Exercise prompt: Everything from the line containing "Feb 16, 2021 |" to the end of the data must be duplicated word for word, and nothing else may appear.

----

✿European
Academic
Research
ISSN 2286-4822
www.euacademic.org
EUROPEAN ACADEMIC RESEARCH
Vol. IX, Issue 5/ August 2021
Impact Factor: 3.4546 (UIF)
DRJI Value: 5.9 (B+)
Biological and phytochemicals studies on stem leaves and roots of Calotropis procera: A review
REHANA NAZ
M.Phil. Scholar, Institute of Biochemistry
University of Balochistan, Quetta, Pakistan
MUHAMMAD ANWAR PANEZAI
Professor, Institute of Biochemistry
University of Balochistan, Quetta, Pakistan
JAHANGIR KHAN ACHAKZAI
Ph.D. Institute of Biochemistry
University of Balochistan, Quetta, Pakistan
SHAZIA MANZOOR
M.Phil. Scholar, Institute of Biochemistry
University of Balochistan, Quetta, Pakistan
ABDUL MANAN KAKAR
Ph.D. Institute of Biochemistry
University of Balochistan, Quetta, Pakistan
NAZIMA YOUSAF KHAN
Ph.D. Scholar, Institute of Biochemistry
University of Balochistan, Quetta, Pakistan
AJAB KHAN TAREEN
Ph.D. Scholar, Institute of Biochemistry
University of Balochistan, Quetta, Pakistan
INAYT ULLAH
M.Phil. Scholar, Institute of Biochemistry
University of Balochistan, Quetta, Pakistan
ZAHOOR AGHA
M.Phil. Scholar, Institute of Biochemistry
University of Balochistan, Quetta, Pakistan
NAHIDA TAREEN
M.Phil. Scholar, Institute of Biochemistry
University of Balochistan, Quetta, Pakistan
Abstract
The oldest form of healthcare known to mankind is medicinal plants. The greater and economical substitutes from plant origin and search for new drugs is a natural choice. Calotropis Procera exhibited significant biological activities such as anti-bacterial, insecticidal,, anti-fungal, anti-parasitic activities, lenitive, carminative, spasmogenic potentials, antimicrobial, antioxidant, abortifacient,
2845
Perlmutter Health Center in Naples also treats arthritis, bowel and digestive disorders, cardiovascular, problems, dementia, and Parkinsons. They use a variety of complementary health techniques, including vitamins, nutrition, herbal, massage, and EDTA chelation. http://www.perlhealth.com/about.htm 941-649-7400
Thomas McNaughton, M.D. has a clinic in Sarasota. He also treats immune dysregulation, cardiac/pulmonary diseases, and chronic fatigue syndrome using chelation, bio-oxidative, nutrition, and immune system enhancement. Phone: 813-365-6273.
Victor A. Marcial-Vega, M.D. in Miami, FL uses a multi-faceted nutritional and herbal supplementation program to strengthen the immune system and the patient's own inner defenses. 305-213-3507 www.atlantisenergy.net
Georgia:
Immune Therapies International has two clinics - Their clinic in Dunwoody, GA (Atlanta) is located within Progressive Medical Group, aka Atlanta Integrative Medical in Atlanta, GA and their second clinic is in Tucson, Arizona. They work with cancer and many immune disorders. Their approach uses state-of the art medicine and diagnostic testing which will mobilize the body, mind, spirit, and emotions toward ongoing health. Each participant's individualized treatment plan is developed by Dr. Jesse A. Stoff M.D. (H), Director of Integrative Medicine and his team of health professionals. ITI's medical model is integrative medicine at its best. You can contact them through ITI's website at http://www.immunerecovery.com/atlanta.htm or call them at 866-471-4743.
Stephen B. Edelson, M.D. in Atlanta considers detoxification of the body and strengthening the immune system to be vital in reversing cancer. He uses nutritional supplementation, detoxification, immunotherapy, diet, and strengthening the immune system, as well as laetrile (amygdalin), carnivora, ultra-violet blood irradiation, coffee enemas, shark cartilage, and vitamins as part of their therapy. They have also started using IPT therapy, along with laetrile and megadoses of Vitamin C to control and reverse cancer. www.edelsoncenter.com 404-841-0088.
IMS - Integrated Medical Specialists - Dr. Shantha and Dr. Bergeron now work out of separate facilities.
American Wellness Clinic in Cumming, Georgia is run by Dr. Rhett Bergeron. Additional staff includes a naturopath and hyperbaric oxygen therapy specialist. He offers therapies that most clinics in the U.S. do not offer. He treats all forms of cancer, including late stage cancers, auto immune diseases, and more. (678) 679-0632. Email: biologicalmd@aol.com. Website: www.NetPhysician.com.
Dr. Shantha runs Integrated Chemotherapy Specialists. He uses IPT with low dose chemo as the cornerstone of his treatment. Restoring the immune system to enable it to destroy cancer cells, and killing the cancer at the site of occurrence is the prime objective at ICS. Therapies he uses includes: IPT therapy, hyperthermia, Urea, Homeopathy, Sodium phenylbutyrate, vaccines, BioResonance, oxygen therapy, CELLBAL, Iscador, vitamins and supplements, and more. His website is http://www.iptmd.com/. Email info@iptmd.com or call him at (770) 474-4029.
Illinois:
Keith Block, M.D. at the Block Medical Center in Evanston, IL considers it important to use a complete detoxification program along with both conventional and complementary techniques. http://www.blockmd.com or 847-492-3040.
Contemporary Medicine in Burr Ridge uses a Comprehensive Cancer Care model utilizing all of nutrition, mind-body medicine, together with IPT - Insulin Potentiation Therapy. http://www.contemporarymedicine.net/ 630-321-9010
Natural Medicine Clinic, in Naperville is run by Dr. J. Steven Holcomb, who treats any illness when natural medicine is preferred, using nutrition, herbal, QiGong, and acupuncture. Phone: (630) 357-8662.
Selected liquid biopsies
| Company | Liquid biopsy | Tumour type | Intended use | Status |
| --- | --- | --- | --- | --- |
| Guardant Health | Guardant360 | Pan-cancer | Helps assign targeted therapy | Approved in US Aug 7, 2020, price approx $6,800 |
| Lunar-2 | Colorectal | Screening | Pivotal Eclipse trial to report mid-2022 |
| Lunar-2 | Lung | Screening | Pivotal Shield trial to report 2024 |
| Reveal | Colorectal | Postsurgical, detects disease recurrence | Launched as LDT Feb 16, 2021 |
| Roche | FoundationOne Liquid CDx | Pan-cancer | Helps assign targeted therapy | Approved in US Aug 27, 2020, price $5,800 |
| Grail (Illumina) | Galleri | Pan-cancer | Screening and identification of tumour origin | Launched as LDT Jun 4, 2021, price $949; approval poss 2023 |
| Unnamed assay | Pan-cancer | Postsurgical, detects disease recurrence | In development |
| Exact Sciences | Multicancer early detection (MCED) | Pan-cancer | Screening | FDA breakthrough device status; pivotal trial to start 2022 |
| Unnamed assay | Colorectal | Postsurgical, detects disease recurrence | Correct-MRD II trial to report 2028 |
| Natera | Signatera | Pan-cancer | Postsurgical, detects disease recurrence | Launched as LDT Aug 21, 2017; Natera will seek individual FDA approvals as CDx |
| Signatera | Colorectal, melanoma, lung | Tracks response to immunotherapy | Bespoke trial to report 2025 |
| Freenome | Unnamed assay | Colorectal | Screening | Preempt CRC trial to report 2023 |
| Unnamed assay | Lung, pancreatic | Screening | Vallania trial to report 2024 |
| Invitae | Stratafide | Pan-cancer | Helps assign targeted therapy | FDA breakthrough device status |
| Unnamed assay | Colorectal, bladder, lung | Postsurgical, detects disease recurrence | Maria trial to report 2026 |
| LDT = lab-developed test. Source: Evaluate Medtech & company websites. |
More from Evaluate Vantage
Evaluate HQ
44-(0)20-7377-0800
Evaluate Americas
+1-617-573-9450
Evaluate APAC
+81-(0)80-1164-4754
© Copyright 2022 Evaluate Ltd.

----

Answer to this task:
| Reveal | Colorectal | Postsurgical, detects disease recurrence | Launched as LDT Feb 16, 2021 |
| Roche | FoundationOne Liquid CDx | Pan-cancer | Helps assign targeted therapy | Approved in US Aug 27, 2020, price $5,800 |
| Grail (Illumina) | Galleri | Pan-cancer | Screening and identification of tumour origin | Launched as LDT Jun 4, 2021, price $949; approval poss 2023 |
| Unnamed assay | Pan-cancer | Postsurgical, detects disease recurrence | In development |
| Exact Sciences | Multicancer early detection (MCED) | Pan-cancer | Screening | FDA breakthrough device status; pivotal trial to start 2022 |
| Unnamed assay | Colorectal | Postsurgical, detects disease recurrence | Correct-MRD II trial to report 2028 |
| Natera | Signatera | Pan-cancer | Postsurgical, detects disease recurrence | Launched as LDT Aug 21, 2017; Natera will seek individual FDA approvals as CDx |
| Signatera | Colorectal, melanoma, lung | Tracks response to immunotherapy | Bespoke trial to report 2025 |
| Freenome | Unnamed assay | Colorectal | Screening | Preempt CRC trial to report 2023 |
| Unnamed assay | Lung, pancreatic | Screening | Vallania trial to report 2024 |
| Invitae | Stratafide | Pan-cancer | Helps assign targeted therapy | FDA breakthrough device status |
| Unnamed assay | Colorectal, bladder, lung | Postsurgical, detects disease recurrence | Maria trial to report 2026 |
| LDT = lab-developed test. Source: Evaluate Medtech & company websites. |
More from Evaluate Vantage
Evaluate HQ
44-(0)20-7377-0800
Evaluate Americas
+1-617-573-9450
Evaluate APAC
+81-(0)80-1164-4754
© Copyright 2022 Evaluate Ltd.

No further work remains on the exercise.